Ausstellungsbesprechungen

Laib, Wolfgang: Das Vergängliche ist das Ewige

Berge aus leuchtenden Blütenpollen, Steine aus Milch, Pyramiden aus Bienenwachs, das ist keine Landschaft aus einem Märchen, sondern die Ausstellung „Das Vergängliche ist das Ewige“ von Wolfgang Laib. Die Fondation Beyeler präsentiert als erstes Schweizer Museum eine Retrospektive mit rund 20 raumbezogenen Arbeiten sowie um die 30 Zeichnungen und Fotografien.

Wolfgang Laib, der vehement verneint, ein Zen-Mönch, oder ein Buddhist zu sein, und der „Franz von Assisi unheimlich gut findet“ ist genauso geprägt von östlichen Riten, Formen und Weisheitslehren wie von den Künstlern der Moderne und er ist der bisher jüngste Künstler, dem die Fondation Beyeler eine Einzelausstellung widmet.

□ □ □ □

Aufgaben:
#1 Stimmen diese Aussagen mit der Ausstellungsbesprechung überein? Antworten Sie jeweils mit Ja oder Nein, und belegen Sie das mit den entscheidenden Worten der Besprechung als wörtlichem Zitat.
(a) Die Fondation Beyeler zeigt als erstes Schweizer Museum eine Retrospektive von Wolfgang Laib.
(b) Wolfgang Laib bezeichnet sich selbst als Buddhisten.
(c) Die Ausstellung umfasst rund 50 raumbezogene Arbeiten.
#2 Schreiben Sie aus der Ausstellungsbesprechung die Stelle ab, die mit „Berge aus leuchtenden“ einsetzt und bis einschließlich „eine Einzelausstellung widmet.“ reicht.
Die Liste wird zur Bearbeitung nicht gebraucht.

Quellenmaterial:
□ □ □ □

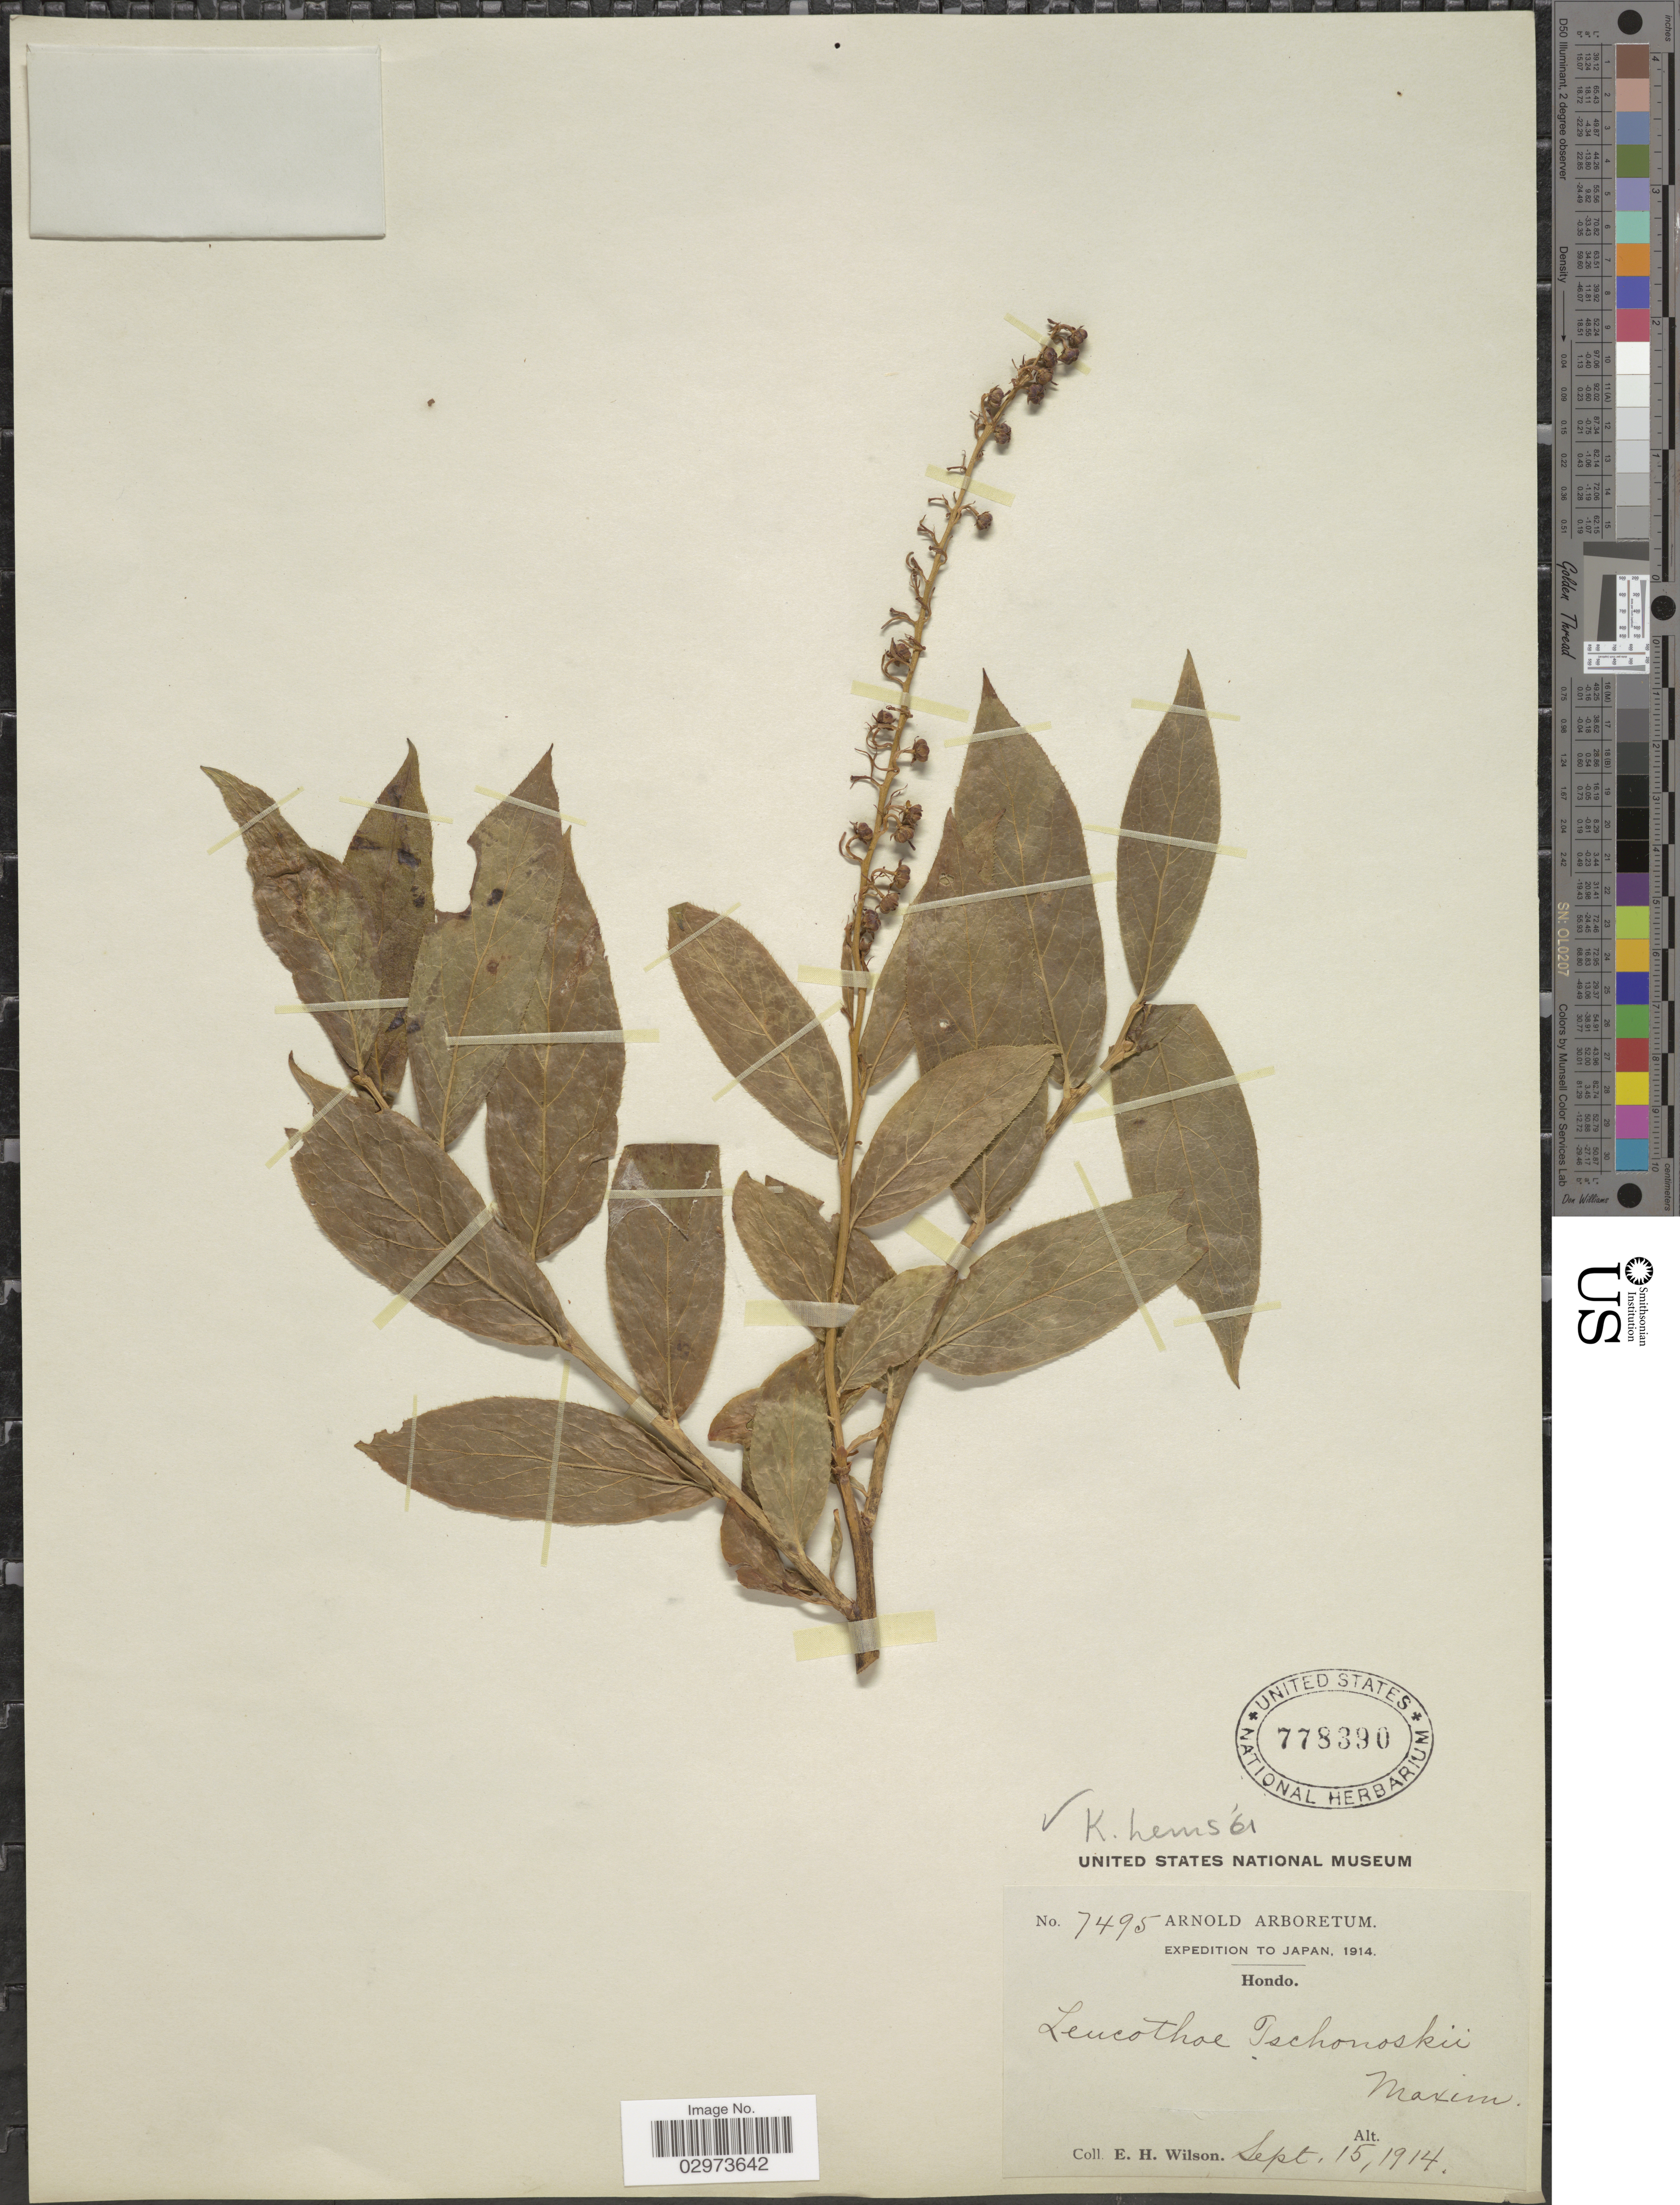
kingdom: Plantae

□ □ □ □

Musterlösungen:
#1
(a) Ja: „Die Fondation Beyeler präsentiert als erstes Schweizer Museum eine Retrospektive“
(b) Nein: „der vehement verneint, ein Zen-Mönch, oder ein Buddhist zu sein“
(c) Nein: „rund 20 raumbezogenen Arbeiten“

#2
Berge aus leuchtenden Blütenpollen, Steine aus Milch, Pyramiden aus Bienenwachs, das ist keine Landschaft aus einem Märchen, sondern die Ausstellung „Das Vergängliche ist das Ewige“ von Wolfgang Laib. Die Fondation Beyeler präsentiert als erstes Schweizer Museum eine Retrospektive mit rund 20 raumbezogenen Arbeiten sowie um die 30 Zeichnungen und Fotografien.

Wolfgang Laib, der vehement verneint, ein Zen-Mönch, oder ein Buddhist zu sein, und der „Franz von Assisi unheimlich gut findet“ ist genauso geprägt von östlichen Riten, Formen und Weisheitslehren wie von den Künstlern der Moderne und er ist der bisher jüngste Künstler, dem die Fondation Beyeler eine Einzelausstellung widmet.